Frage 8: In welchen Bereichen möchten Sie Ihre Schwerpunkte in der nächsten Legislaturperiode setzen?

Michaela Jana Löff: Bundeskanzler Karl Nehammer hat in seinem Österreichplan skizziert, wie ein starkes und sicheres Österreich im Jahr 2030 aussehen soll – mit besonderem Fokus auf Leistung, Familie und Sicherheit. Darüber hinaus ist es mir persönliches Anliegen, in den kommenden Jahren so viele Menschen wie möglich wieder für die grundlegenden Ideen und Werte Europas zu begeistern – unabhängig davon, ob ich ein Mandat erreiche.
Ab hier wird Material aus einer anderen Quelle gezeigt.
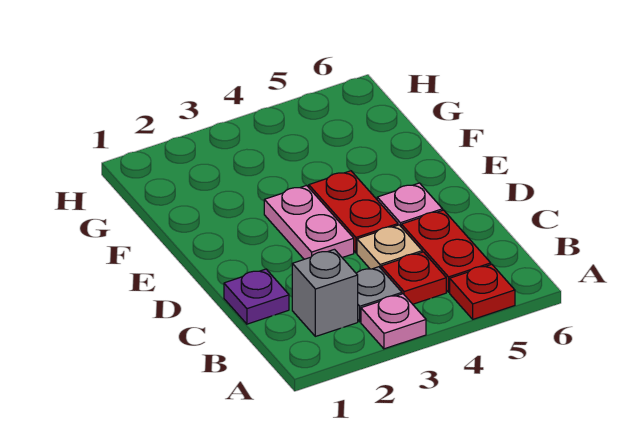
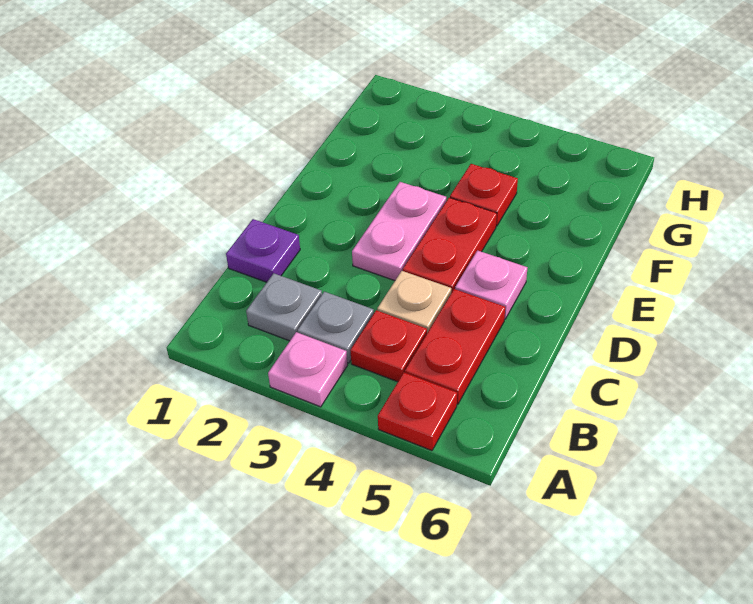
grey 1x1 brick [292,249,358,336] -> grey 1x1 plate [246,273,322,341]
none -> red 1x1 plate [450,164,518,226]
In meinem ehrenamtlichen Engagement bei der Europäischen Akademie Wien arbeite ich intensiv daran, Menschen jeden Alters und aller Bildungsschichten die europäische Idee näherzubringen. Dabei geht es mir darum zu zeigen, dass Europa nicht nur in Brüssel oder Straßburg stattfindet, sondern direkt vor unserer Haustür und in unserem alltäglichen Leben präsent ist. Besonders wichtig ist es mir, Kinder und Jugendliche für die Werte eines geeinten Europas zu sensibilisieren und ihnen die Bedeutung demokratischer Prozesse zu vermitteln. Das frühe Bewusstsein für den Wert der Demokratie und die Bereitschaft, an Wahlen teilzunehmen, sind aus meiner Sicht entscheidend.
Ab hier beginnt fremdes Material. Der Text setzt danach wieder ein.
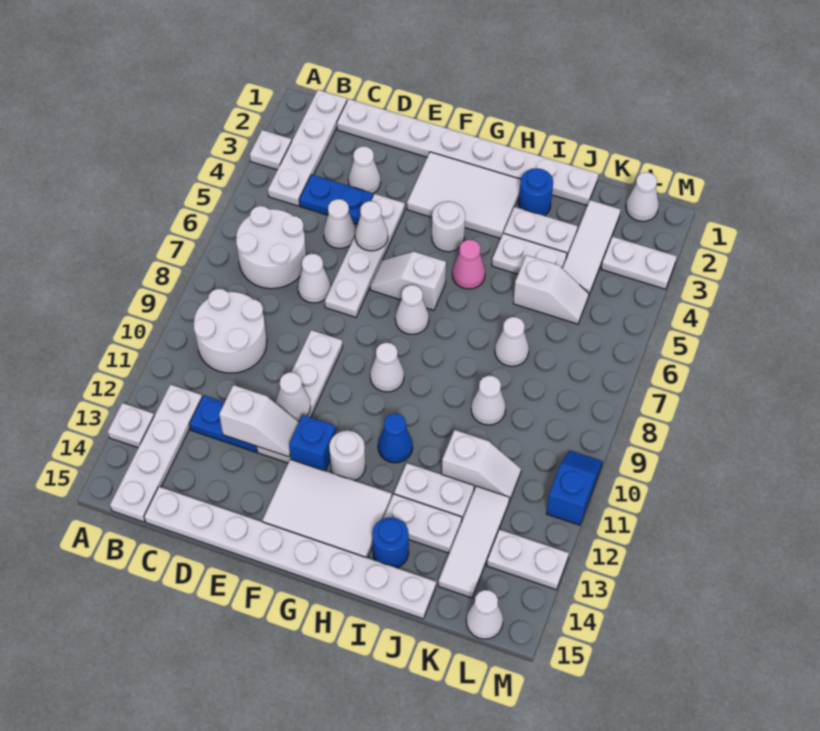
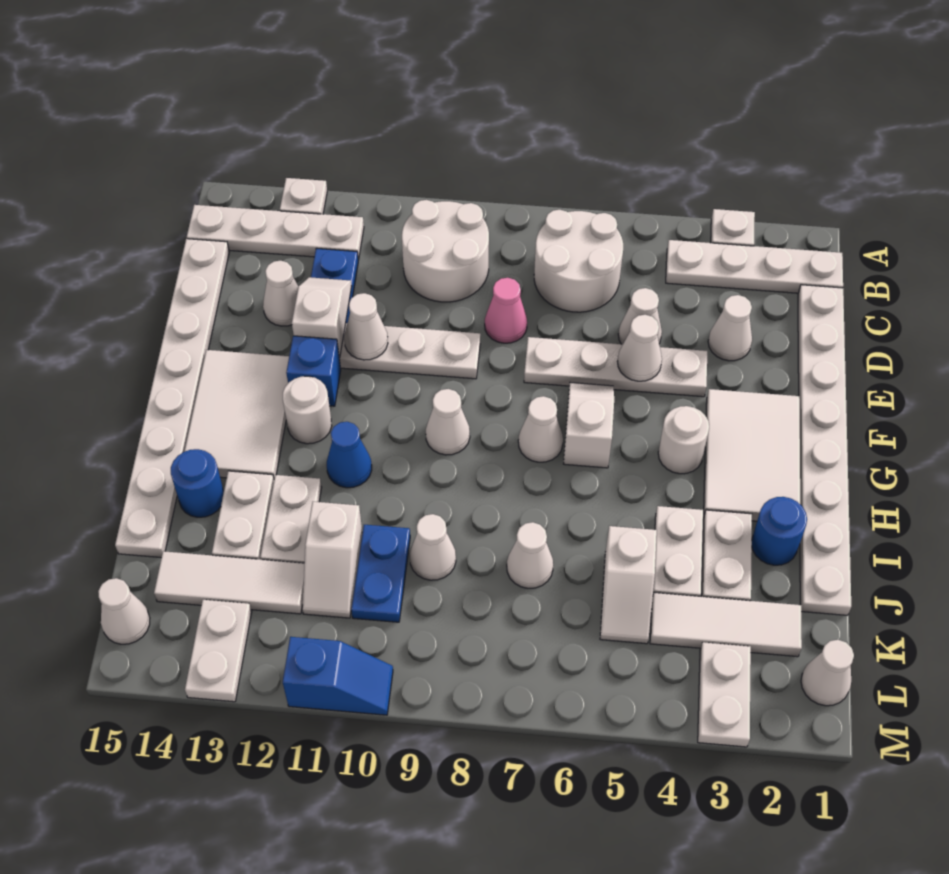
blue 1x2 plate [299,174,373,224] -> blue 1x2 plate moved to [351,525,410,622]
white 1x1 cone [298,254,331,303] -> white 1x1 cone moved to [263,261,298,326]
white 1x2 slope [219,385,299,457] -> white 1x2 slope turned to [292,277,352,358]
pink 1x1 cone [452,240,485,289] -> pink 1x1 cone moved to [485,278,527,343]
Ich erinnere mich noch genau daran, wie ich 1994 zum ersten Mal wählen durfte – bei der Abstimmung über den EU-Beitritt Österreichs. Damals studierte ich Rechtswissenschaften und belegte das Wahlfach EU-Recht, weil für mich undenkbar war, dass Österreich nicht Teil eines vereinten Europas ist. Meine Familie war über Jahrzehnte durch den Eisernen Vorhang getrennt, und ich erlebte auch die kommunistische Diktatur hautnah. Als auch die Tschechische Republik vor 20 Jahren der EU beitrat, erfüllte mich das mit großer Freude und Zuversicht.
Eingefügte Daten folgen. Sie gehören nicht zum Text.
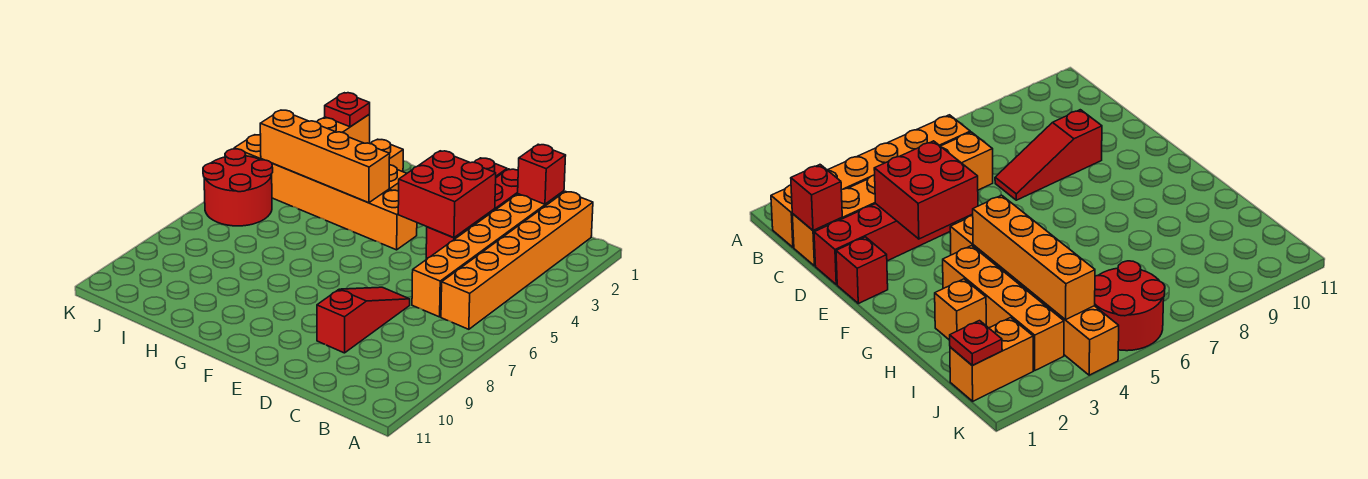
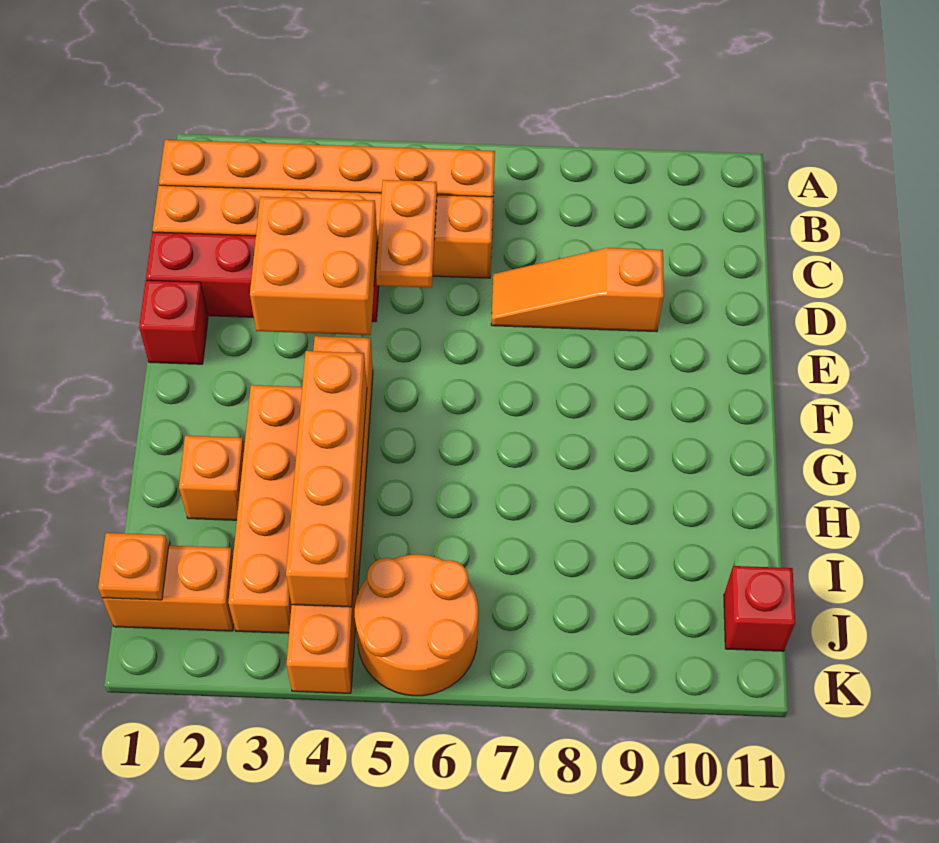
red 1x1 brick [518,144,566,204] -> red 1x1 brick moved to [724,566,795,651]
none -> orange 1x2 plate [376,180,437,288]
red 2x2 brick [398,151,496,238] -> orange 2x2 brick [250,197,377,335]
red 1x3 slope [317,287,410,353] -> orange 1x3 slope [491,248,664,332]
red 1x1 plate [325,93,370,127] -> orange 1x1 plate [98,533,169,600]
red 2x2 round brick [203,149,273,226] -> orange 2x2 round brick [355,555,478,696]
Heute macht es mich traurig, die geringe Wahlbeteiligung bei der letzten EU-Wahl zu sehen und die oft ablehnende Haltung vieler Menschen gegenüber der EU – sowohl in Österreich als auch in den Ländern, die einst hinter dem Eisernen Vorhang lagen. Ich bin überzeugt, dass die Stärkung der Demokratie und die Förderung von Herzensbildung entscheidend für eine positive Zukunft in einem vereinten Europa ist. Deshalb habe ich mir für die kommenden Jahre vorgenommen, einen spürbaren Beitrag zur Bewusstseinsbildung für die Europäische Idee zu leisten.